Intervention de Nicole Borvo Cohen-Seat

Réunion du 31 janvier 2008 à 15h00
Rétention de sûreté — Article 12 bis

Photo de Nicole Borvo Cohen-SeatNicole Borvo Cohen-Seat :

Madame le garde des sceaux, mes chers collègues, je vais vous lire un extrait de l'intervention de M. Pascal Clément, alors garde des sceaux, inaugurant le 8 juillet 2005 le fichier judiciaire national automatisé des auteurs d'infractions sexuelles : « [...] pour que la justice soit efficace, elle se doit d'être fidèle à ses valeurs. Elle doit en particulier garantir le respect de la vie privée.

« [...] ce nouveau fichier est conforme à nos principes. Il nous permettra de mieux assurer la sécurité des Français et il nous permettra de garder ces informations confidentielles.

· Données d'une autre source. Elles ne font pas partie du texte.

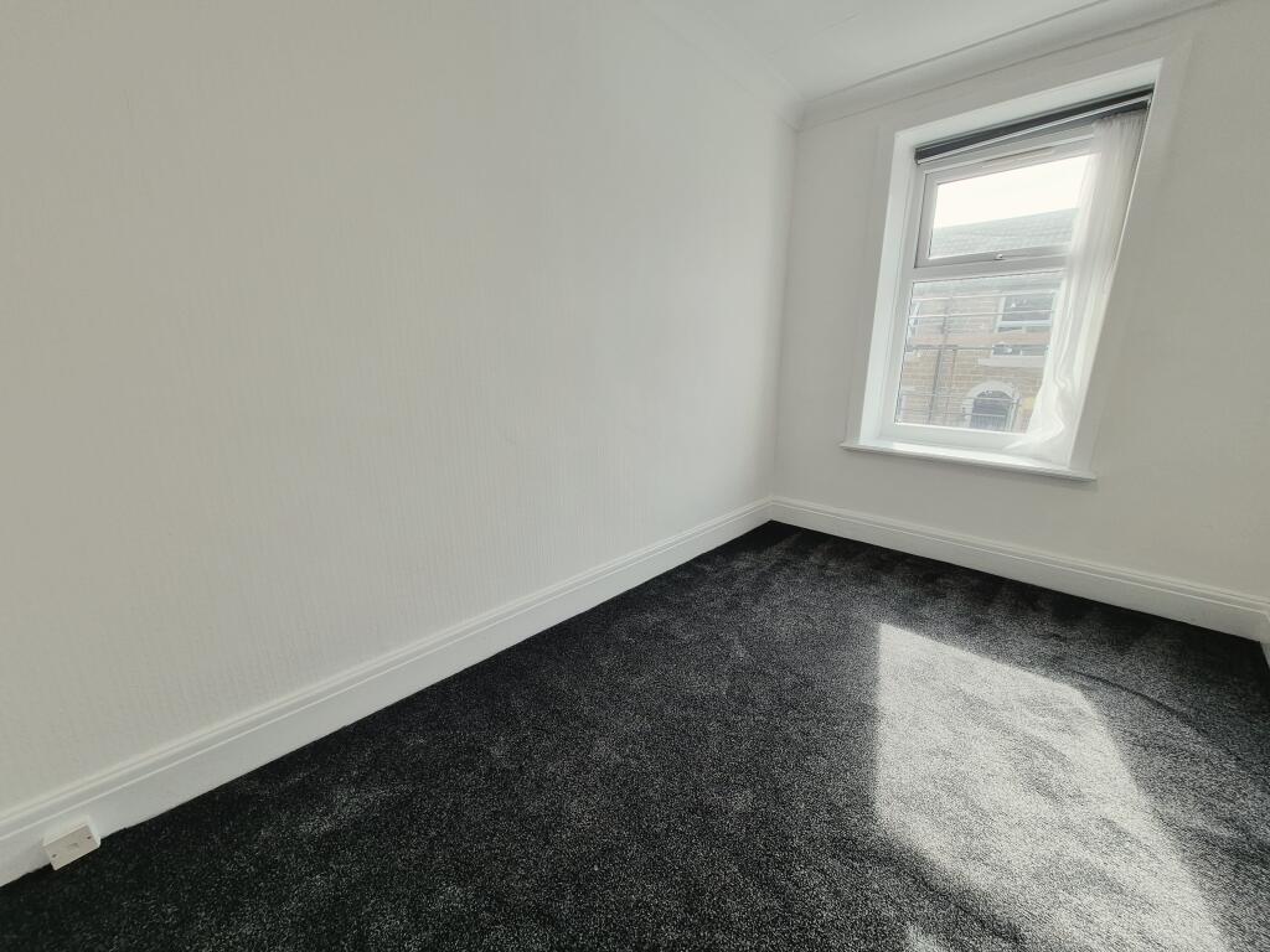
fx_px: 477
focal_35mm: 13
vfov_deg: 89.9
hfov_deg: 106.2
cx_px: 635
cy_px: 476
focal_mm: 1.74
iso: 40
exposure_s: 1/233
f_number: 2.2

« Ce fichier est, en effet, exclusivement destiné aux professionnels en charge de la prévention et de la répression de la délinquance sexuelle.

« Il concerne donc les autorités judiciaires, les officiers de police judiciaire et les préfets. La liste des autres administrations de l'État autorisées par la loi à consulter le FIJAIS fera l'objet d'un décret complémentaire au terme de travaux interministériels. »

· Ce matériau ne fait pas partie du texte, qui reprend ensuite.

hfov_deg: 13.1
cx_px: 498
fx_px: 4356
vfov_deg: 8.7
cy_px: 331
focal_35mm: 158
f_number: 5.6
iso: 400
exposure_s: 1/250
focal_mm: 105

Or l'article 12 bis vise à étendre la liste des personnes habilitées à consulter le fichier aux présidents de conseils généraux et aux maires, autrement dit aux administrations territoriales. Dois-je en conclure que ce qui était présenté par le garde des sceaux en 2005 comme une garantie de respect de nos principes ne l'est plus moins de trois ans plus tard ou que cet article ne respecte pas nos principes ?

Le FIJAIS a été créé par la loi du 9 mars 2004, loi dont les modalités d'application ont été fixées par un décret du 30 mai 2005 pris après avis de la CNIL, peu de temps après la mise en place de celle-ci.

La loi du 12 décembre 2005 relative au traitement de la récidive des infractions pénales a étendu substantiellement son contenu et sa finalité.

La CNIL, relevant que les préfets et certaines administrations de l'État pourraient utiliser le fichier pour contrôler l'exercice des activités ou professions impliquant un contact avec des mineurs, soulignait alors qu'il n'était pas précisé si ce contrôle concernait uniquement les activités soumises à agrément ou si l'extension concernait l'exercice de l'ensemble des professions impliquant un contact avec des mineurs.

Le fichier est ainsi profondément modifié avant qu'un bilan ait pu être tiré de sa première version et sans que la CNIL ait pu se prononcer sur les modifications envisagées.

Or, je ne vois pas dans l'article 12 bis tel qu'il nous est proposé une quelconque prise en compte des inquiétudes de la CNIL.

Je constate en revanche qu'une fois de plus on nous demande d'accroître le nombre de personnes habilitées à consulter un fichier, en tentant de nous faire croire que cela va régler tous les problèmes. Or nous savons tous que cette multiplication permanente des fichiers et des personnes pouvant les consulter n'a absolument rien réglé.

J'ajoute que, pour ceux qui emploient des personnes susceptibles d'avoir des contacts avec les enfants, la formule est à l'évidence inopérante : y compris en matière de service public, du fait des délégations de service public, dans beaucoup de cas, ce ne sont pas les maires qui emploient directement ces personnes.

S'il s'agissait de permettre à tous les employeurs de consulter le fichier, ce serait un autre problème. Là, on adopte une solution bancale qui, à mon avis, ne résoudra pas le problème censé devoir être résolu, mais qui va en revanche multiplier encore le nombre de personnes habilitées à consulter le fichier.

C'est la raison pour laquelle je souhaiterais, madame le garde des sceaux, que vous nous donniez l'avis de la CNIL, si vous l'avez.